> These NPUs are tying up a substantial amount of silicon area so it would be a real shame if they end up not being used for much.
This has been my thinking. Today you have to go out of your way to buy a system with an NPU, so I don't have any. But tomorrow, will they just be included by default? That seems like a waste for those of us who aren't going to be running models. I wonder what other uses they could be put to?
It enables many features on the phone that people like, all without sending your personal data to the cloud. Like searching your photos for "dog" or "receipt".
It's not really a question of minding if it's there, unless its presence increases cost, anyway. It just seems a waste to let it go idle, so my mind wanders to what other use I could put that circuitry to.
Yes, but I'm not interested in those sorts of uses. I'm wondering what else an NPU could be used for. I don't know what an NPU actually is at a technical level, so I'm ignorant of the possibilities.
I'm probably about to show my ignorance here (I'm not neck-deep in the AI space but I am a software architect...) but are they not just dedicated matrix multiplication engines (plus some other AI stuff)? So instead of asking the CPU to do the math, you have a dedicated area that does it instead... well, that's my understanding of it.
As to why, I think it's along the lines of this: the CPU does 100 things, one of those is AI acceleration. Let's take the AI acceleration and give it its own space instead so we can keep the power down a bit, add some specialization, and leave the CPU to do other stuff.
Again, I'm coming at this from a high-level as if explaining it to my ageing parents.
Yes, that's my understanding as well. What I meant is that I don't know the fine details. My ignorance is purely because I don't actually have a machine that has an NPU, so I haven't bothered to study up on them.

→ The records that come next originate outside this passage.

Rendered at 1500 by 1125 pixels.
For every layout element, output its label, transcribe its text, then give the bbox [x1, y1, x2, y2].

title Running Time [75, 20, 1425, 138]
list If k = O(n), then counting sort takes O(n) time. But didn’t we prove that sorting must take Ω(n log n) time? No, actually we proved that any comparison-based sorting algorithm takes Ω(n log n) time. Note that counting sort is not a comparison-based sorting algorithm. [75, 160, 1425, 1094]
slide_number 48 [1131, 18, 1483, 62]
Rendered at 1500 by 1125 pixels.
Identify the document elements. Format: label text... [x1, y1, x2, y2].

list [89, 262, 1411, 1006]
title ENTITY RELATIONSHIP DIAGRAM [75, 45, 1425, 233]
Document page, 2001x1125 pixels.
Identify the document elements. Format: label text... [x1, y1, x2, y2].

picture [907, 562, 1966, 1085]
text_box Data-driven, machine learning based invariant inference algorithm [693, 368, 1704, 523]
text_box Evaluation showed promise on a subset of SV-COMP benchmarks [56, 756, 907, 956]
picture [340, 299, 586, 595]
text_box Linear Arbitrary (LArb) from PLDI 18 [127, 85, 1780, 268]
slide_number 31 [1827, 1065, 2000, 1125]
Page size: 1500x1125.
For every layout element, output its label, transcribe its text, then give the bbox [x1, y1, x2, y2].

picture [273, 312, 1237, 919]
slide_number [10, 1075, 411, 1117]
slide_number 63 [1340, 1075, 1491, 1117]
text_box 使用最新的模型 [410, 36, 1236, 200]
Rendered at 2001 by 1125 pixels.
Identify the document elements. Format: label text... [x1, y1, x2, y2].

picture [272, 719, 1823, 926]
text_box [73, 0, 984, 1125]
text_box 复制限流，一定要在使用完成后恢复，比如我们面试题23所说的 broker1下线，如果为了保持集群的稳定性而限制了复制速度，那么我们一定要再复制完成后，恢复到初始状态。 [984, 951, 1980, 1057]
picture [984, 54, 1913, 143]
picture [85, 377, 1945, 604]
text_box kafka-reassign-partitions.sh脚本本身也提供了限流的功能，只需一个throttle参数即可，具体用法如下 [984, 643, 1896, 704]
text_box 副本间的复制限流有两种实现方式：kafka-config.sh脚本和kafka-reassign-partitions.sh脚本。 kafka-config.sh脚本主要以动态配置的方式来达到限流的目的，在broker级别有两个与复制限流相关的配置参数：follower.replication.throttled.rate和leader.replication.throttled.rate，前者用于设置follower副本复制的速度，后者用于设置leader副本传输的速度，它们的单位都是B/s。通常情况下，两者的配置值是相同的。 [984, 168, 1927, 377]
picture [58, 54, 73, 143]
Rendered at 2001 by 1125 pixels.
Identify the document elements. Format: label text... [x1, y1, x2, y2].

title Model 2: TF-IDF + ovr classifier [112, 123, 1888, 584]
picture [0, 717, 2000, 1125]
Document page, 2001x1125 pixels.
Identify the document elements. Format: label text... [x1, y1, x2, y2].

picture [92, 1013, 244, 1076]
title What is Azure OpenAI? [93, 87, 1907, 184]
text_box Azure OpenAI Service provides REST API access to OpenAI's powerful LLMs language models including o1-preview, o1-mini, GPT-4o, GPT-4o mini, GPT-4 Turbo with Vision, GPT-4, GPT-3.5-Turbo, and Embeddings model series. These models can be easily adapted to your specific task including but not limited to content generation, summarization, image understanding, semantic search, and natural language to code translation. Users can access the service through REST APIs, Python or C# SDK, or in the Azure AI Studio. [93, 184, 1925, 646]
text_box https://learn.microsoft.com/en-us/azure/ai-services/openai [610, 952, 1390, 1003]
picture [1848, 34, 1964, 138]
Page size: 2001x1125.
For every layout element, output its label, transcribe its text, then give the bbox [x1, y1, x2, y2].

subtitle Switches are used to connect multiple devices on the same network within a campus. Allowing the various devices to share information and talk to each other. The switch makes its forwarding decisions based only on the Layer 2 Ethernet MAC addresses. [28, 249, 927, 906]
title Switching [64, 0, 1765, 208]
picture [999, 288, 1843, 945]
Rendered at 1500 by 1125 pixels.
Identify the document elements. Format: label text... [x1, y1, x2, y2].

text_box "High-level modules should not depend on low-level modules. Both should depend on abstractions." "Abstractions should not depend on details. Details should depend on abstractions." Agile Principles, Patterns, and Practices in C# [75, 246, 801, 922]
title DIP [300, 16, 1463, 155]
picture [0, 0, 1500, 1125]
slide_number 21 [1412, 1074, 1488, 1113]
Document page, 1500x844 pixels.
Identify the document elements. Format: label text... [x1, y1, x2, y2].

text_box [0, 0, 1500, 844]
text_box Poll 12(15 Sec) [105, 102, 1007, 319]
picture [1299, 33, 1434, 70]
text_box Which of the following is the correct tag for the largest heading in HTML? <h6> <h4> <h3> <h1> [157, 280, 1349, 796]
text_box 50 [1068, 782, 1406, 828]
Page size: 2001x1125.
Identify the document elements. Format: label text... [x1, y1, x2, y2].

I agree with the premise as a Linux user myself, but if you're using any JetBrains products, or Zoom, you're running models on the client-side. I suspect small models will continue to creep into apps. Even Firefox ships ML models in the browser.
Luckily, while NPUs do nothing about data exfiltration, they're a poor solution for training models. Your data is still going to get sucked up to the mothership, but offloading training to your machine hopefully won't happen.
We already can't fit much more in CPUs. You can't just throw cores in there. CPUs these days are, like, 80% cache if you look at the die. We constantly shrink the compute part, but we don't put much more compute - that space is just used for cache.
So, I'm not sure that you're wasting much with the NPU. But I'm not an expert.
> But tomorrow, will they just be included by default?
That's already the way things are going due to Microsoft decreeing that Copilot+ is the future of Windows, so AMD and Intel are both putting NPUs which meet the Copilot+ performance standard into every consumer part they make going forwards to secure OEM sales.
It almost makes me want to find some use for them on my Linux box (not that is has an NPU), but I truly can't think of anything. Too small to run a meaningful LLM, and I'd want that in bursts anyway, I hate voice controls (at least with the current tech), and Recall sounds thoroughly useless. Could you do mediocre machine translation on it, perhaps? Local github copilot? An LLM that is purely used to build an abstract index of my notes in the background?
Actually, could they be used to make better AI in games? That'd be neat. A shooter character with some kind of organic tactics, or a Civilisation/Stellaris AI that doesn't suck.
In short: no. Current-gen NPUs are so slow they can't do anything useful. AMD and Intel have 2nd-gen ones that came out a few weeks ago, and by spec they may able to run local translation and small LLMs (haven't seen benchmarks yet), but for now they are laptop-only.
Yeah, but the lead times on silicon mean we're going to be stuck with Microsoft's decision for while regardless of how hard they commit to it. AMD and Intel probably already have two or three future generations of Copilot+ CPUs in the pipeline.
This has been my thinking. Today you have to go out of your way to buy a system with an NPU, so I don't have any. But tomorrow, will they just be included by default? That seems like a waste for those of us who aren't going to be running models. I wonder what other uses they could be put to?